Ausenco Limited (AAX) downgraded its full year sales revenue guidance for 2009 to between $435 million and $465 million and underlying net profit after tax of between $26 and $30 million as a result of delays in the awarding of contracts. The company said large-scale EPCM projects that it anticipated would be awarded in the fourth quarter of 2009 are now more likely to be awarded early in 2010.

CEO, Zimi Meka, said the guidance followed a review of significant contracts currently underway and those expected to be awarded during the remainder of the year.

“While we have optimised our cost base, project award delays combined with factors such as a strengthening Australian dollar and client defaults have contributed to stable financial performance in October, rather than the increase we were expecting,” MR Meka said.

However, Mr Meka said the company was still well positioned for future growth and strong earnings potential.

“There is still a lot of activity in the sectors in which we operate, resulting in increased tendering for more work than in previous years,” Mr Meka said.

“Clients, while cautious, are increasingly more confident about improving business conditions into 2010 and 2011.”

The company said its Process Infrastructure business has won a number of new feasibility studies contracts, including a $10 million of new port evaluation work to assess the viability of more than $1 billion of new port capital developments in Peru, Brazil, Mozambique and Australia, where construction is expected to commence in 2011.
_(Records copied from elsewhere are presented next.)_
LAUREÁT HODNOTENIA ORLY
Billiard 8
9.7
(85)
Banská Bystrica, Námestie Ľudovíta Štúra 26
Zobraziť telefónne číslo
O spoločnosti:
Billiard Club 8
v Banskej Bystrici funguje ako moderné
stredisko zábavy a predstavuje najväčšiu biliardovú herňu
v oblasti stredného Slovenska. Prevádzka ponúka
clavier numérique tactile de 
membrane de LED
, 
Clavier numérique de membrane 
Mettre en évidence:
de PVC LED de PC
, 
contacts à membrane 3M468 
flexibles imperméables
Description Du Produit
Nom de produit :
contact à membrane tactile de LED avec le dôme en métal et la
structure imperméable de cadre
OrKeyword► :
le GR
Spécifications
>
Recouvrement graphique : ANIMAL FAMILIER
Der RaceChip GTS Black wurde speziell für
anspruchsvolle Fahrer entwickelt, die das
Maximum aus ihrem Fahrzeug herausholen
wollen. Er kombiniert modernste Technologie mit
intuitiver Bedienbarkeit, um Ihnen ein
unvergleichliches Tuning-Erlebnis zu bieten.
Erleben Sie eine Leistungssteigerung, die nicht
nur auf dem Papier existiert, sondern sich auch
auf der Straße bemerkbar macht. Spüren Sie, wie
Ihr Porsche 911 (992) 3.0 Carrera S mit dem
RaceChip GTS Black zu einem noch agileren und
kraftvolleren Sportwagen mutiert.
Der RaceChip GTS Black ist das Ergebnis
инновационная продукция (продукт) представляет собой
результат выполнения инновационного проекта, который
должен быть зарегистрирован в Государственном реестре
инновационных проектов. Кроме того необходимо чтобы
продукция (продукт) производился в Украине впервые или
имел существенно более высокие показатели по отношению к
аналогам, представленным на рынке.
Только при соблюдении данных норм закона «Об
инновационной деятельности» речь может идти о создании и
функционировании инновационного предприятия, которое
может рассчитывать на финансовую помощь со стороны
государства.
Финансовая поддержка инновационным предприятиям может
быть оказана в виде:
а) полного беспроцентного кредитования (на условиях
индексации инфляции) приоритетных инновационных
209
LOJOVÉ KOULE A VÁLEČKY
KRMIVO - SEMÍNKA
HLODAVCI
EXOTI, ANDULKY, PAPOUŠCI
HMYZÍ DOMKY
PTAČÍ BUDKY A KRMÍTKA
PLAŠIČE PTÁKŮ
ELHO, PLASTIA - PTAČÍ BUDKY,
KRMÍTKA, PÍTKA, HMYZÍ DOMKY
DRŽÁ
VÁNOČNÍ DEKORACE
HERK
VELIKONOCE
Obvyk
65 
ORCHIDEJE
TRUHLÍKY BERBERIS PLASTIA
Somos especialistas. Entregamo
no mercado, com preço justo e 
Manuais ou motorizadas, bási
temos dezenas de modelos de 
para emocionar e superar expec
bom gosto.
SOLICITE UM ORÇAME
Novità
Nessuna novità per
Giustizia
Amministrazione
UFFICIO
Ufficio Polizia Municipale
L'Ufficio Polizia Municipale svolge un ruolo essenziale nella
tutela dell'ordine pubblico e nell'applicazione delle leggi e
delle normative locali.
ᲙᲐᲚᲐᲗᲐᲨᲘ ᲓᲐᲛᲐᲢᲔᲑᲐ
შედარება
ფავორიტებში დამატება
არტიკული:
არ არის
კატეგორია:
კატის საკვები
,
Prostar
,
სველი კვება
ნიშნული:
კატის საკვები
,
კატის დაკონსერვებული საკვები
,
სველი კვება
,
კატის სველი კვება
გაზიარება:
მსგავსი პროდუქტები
“We are seeing the continued improvement in business conditions from the first half of 2009 with $40 million of new early engineering works programs commencing last month on US$1.2 billion of new coal, copper and gold projects in South America, Africa and Asia,” Mr Meka said.

“Our third quarter results have improved operating earnings, with some of our offices commencing the re-hiring of personnel to meet new study and engineering demands.”

Ausenco expects to see strong growth in 2010 as a result of an increase in the levels of new FES/FEED and EPCM project opportunities in Canada, Africa and South America.

“We have continued to build upon our longer term strategies to establish a permanent presence in Jeddah and North America in response to expected increases in demand in the Middle East North Africa and our Energy business,” Mr Meka said.

“Despite these positive signs, clients are taking more time to make decisions on when to proceed with the on-site procurement and construction activities for their projects.”

As at 1022 AEDT, Ausenco shares were down 15c to $4.23.